Developer Investa has moved closer to approval for its latest office project plans in the Melbourne CBD.
The Future Melbourne Committee voted unanimously to support Investa’s proposal at the April 9 committee meeting.
Plans for the project were designed by Hassell Architects and included demolishing a 1000-space carpark at the 3196sq m site at 522-552 Flinders Lane to build a 28-storey office building.
Investa applied via its company ICPF Nominees Pty Ltd.
City of Melbourne planning officers had recommended that the Future Melbourne Committee vote to advise the Victorian Department of Transport and Planning that there was no objection to the application.
The plans also included retail tenancies, end-of-trip facilities and two basement levels of parking for 68 cars, 374 bicycles and 12 motorcycles.

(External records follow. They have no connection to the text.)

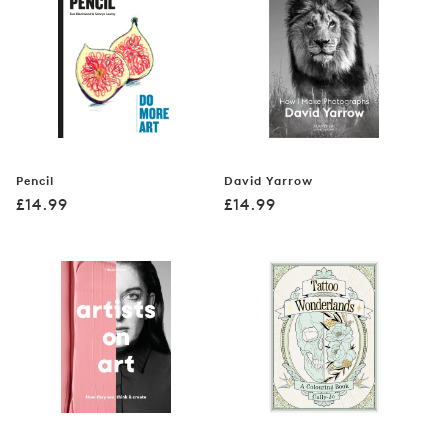
Pencil
David Yarrow
Regular
Regular
£14.99
£14.99
price
price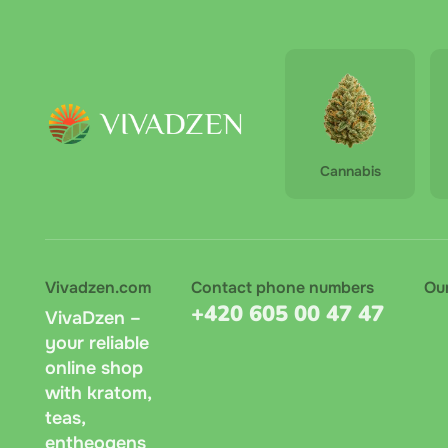
Stri
Zasilko
Cha 
terminal
amount 
Pay on 
Cannabis
recomme
Bank tr
symbol.
Vivadzen.com
Contact phone numbers
Ou
Messeng
+420 605 00 47 47
VivaDzen –
age, re
your reliable
online shop
with kratom,
teas,
entheogens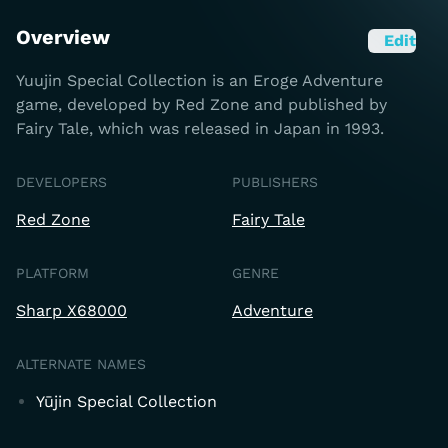
Overview
Edit
Yuujin Special Collection is an Eroge Adventure
game, developed by Red Zone and published by
Fairy Tale, which was released in Japan in 1993.
DEVELOPERS
PUBLISHERS
Red Zone
Fairy Tale
PLATFORM
GENRE
Sharp X68000
Adventure
ALTERNATE NAMES
Yūjin Special Collection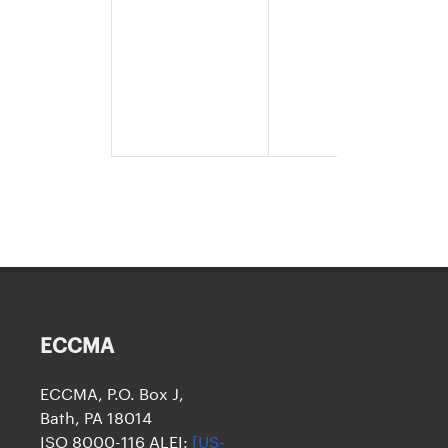
legal name
and the da
of origin a
eight
numeric
characters
(YYYYMMD
ECCMA
ECCMA, P.O. Box J,
Bath, PA 18014
ISO 8000-116 ALEI:
[US-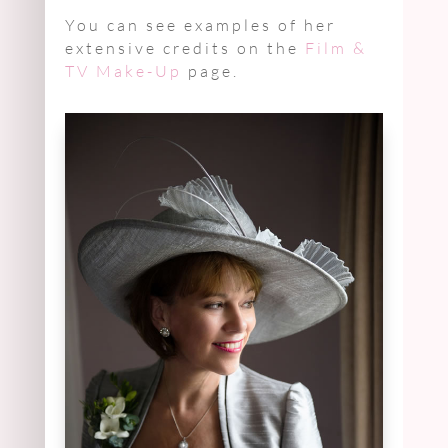
You can see examples of her
extensive credits on the
Film &
TV Make-Up
page.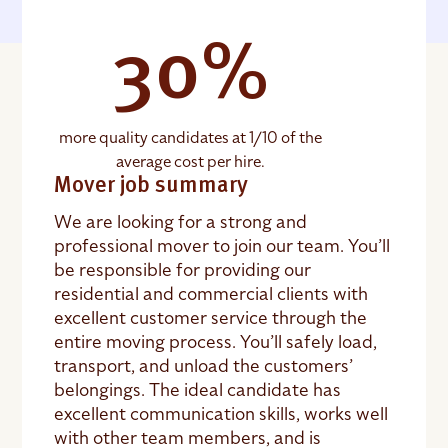
30%
more quality candidates at 1/10 of the
average cost per hire.
Mover job summary
We are looking for a strong and
professional mover to join our team. You’ll
be responsible for providing our
residential and commercial clients with
excellent customer service through the
entire moving process. You’ll safely load,
transport, and unload the customers’
belongings. The ideal candidate has
excellent communication skills, works well
with other team members, and is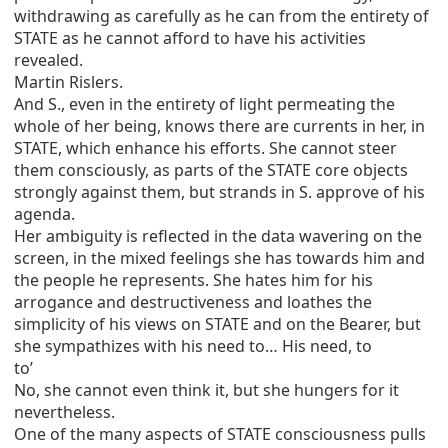
withdrawing as carefully as he can from the entirety of
STATE as he cannot afford to have his activities
revealed.
Martin Rislers.
And S., even in the entirety of light permeating the
whole of her being, knows there are currents in her, in
STATE, which enhance his efforts. She cannot steer
them consciously, as parts of the STATE core objects
strongly against them, but strands in S. approve of his
agenda.
Her ambiguity is reflected in the data wavering on the
screen, in the mixed feelings she has towards him and
the people he represents. She hates him for his
arrogance and destructiveness and loathes the
simplicity of his views on STATE and on the Bearer, but
she sympathizes with his need to… His need, to
to’
No, she cannot even think it, but she hungers for it
nevertheless.
One of the many aspects of STATE consciousness pulls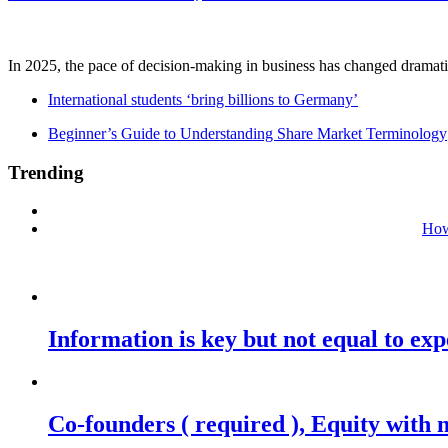
In 2025, the pace of decision-making in business has changed dramatica
International students ‘bring billions to Germany’
Beginner’s Guide to Understanding Share Market Terminology
Trending
How
Information is key but not equal to expe
Co-founders ( required ), Equity wit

A podium will take up the first eight storeys with a double storey undercroft pedestrian entrance, the end-of-trip facilities, retail tenancies and terraces with a 21-storey tower comprising open-plan office floor space on top.
Deputy lord mayor Nicholas Reece queried the need for demolition as the City of Melbourne supports adaptive reuse rather than demolition in an effort to reduce waste.
Planners for Investa said that ramps within the car park made it impossible to pursue adaptive reuse, but floorplates for the new building could be adapted in the future to other uses as required.
Council documents listed an estimated development cost for the project of $332 million.
The plans have also been reviewed twice by the Office of the Victorian Government Architect’s Victorian Design Review Panel.
“This is a very big project,” Reece said.
“It deserves to go through a number of iterations and I’m really pleased to see that as a result of that process [we] got a really high quality design and that the system is working.”
It shares a boundary with the Registry of Births, Deaths and Marriages that cuts across the block and fronts to 595 Collins Street and the Exchange Square building at the corner of Kings Street and Flinders Lane.
Development activity has increased along Kings Street, Flinders Lane and Spencer Street in the southwestern corner of Melbourne’s CBD as developers propose hotels and revamped office buildings within mixed-use adaptive reuse projects.
That includes the redevelopment of the Sir Charles Hotham Hotel, once reported to have the largest bar in the state in response to what was thought to be the thirstiest corner of the Melbourne CBD.
The Victorian planning minister will make the final determination on the application.
Melbourne Water may be asked to review the application to ensure it complies with flood-planning measures once Amendment C384 to the Melbourne Planning Scheme has been approved.
The City of Melbourne Council has been trying to reduce the reliance on cars by promoting electric vehicles, scooters and bikes, building public batteries in different neighbourhoods, reducing carparking requirements for buildings and promoting public transportation.
The council also wants to promote infill development and retrofitting of buildings to encourage developers to renovate and revamp buildings rather than demolish them to rebuild.